İmâm-ı Şâfi’î de, edebini gözetmekden dolayı okumadı. Böylece edeb kapısını açdı. Bütün müctehidlere ve kavllerine, iyi düşünülmesini, ictihâdlarından dolayı kötülenemiyeceğinin bilinmesinin lâzım olduğunu ve bunların Resûlullahın “sallallahü teâlâ aleyhi ve sellem” sözlerinden delîller çıkararak ictihâd etdiklerini bildirmek istedi. Yine (Mîzân)da nakl etmişdir ki, İmâm-ı Şâfi’î hazretleri buyurdu ki, her zemânda hadîs âlimleri Sahâbe-i güzîn “rıdvânullahi teâlâ aleyhim ecma’în” gibidir. Zemân-ı şerîflerinde buyururlardı ki, (Ben hadîs âlimlerinden birisini görsem, güyâ Resûlullah “sallallahü teâlâ aleyhi ve sellem” hazretlerinin Eshâb-ı güzîninden birisini görmüş gibi olurum!) (Mîzân)ın sözü temâm oldu.

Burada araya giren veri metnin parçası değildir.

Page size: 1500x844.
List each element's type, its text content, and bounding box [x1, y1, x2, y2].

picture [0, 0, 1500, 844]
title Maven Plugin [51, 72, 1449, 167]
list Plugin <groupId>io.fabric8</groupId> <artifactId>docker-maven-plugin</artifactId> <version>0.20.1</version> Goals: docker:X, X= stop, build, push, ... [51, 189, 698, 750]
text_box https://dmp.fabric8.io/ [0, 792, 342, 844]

Ma’lûmdur ki, (Mîzân)dan nakl olan (Ravda)dan nakl olunanı nakz eder. İmâm-ı Şâfi’î hakkında ve onların yüksek şânlarına lâyık olan da budur.
Evliyânın efdali, Sıddîk-ı ekber, ba’dehu Fârûk,
ve Zinnûreynden sonra, Alîdir ol Velîyullah.
Kalan Eshâbı hem ki, cümlesinin zikri hayrolsun,
cemî’i Âl-ü Eshâb-ı kirâmı severim fillah.
Aşere-i mübeşşere ve Fâtıma, Hasen ve Hüseyn,
bu ümmetden bunlara Cennet ile neşhedü billah.
Ve gayri kimseye aynîle Cennetlik denilmez ki,
o gaybe hükm olur, gaybi ne bilsin kimse gayrillah.
Ve Eshâb-ı kirâmın cümlesinden sonra ümmetden,
cemî’i Tâbi’în olmuşdur, efdalü Evliyaillah.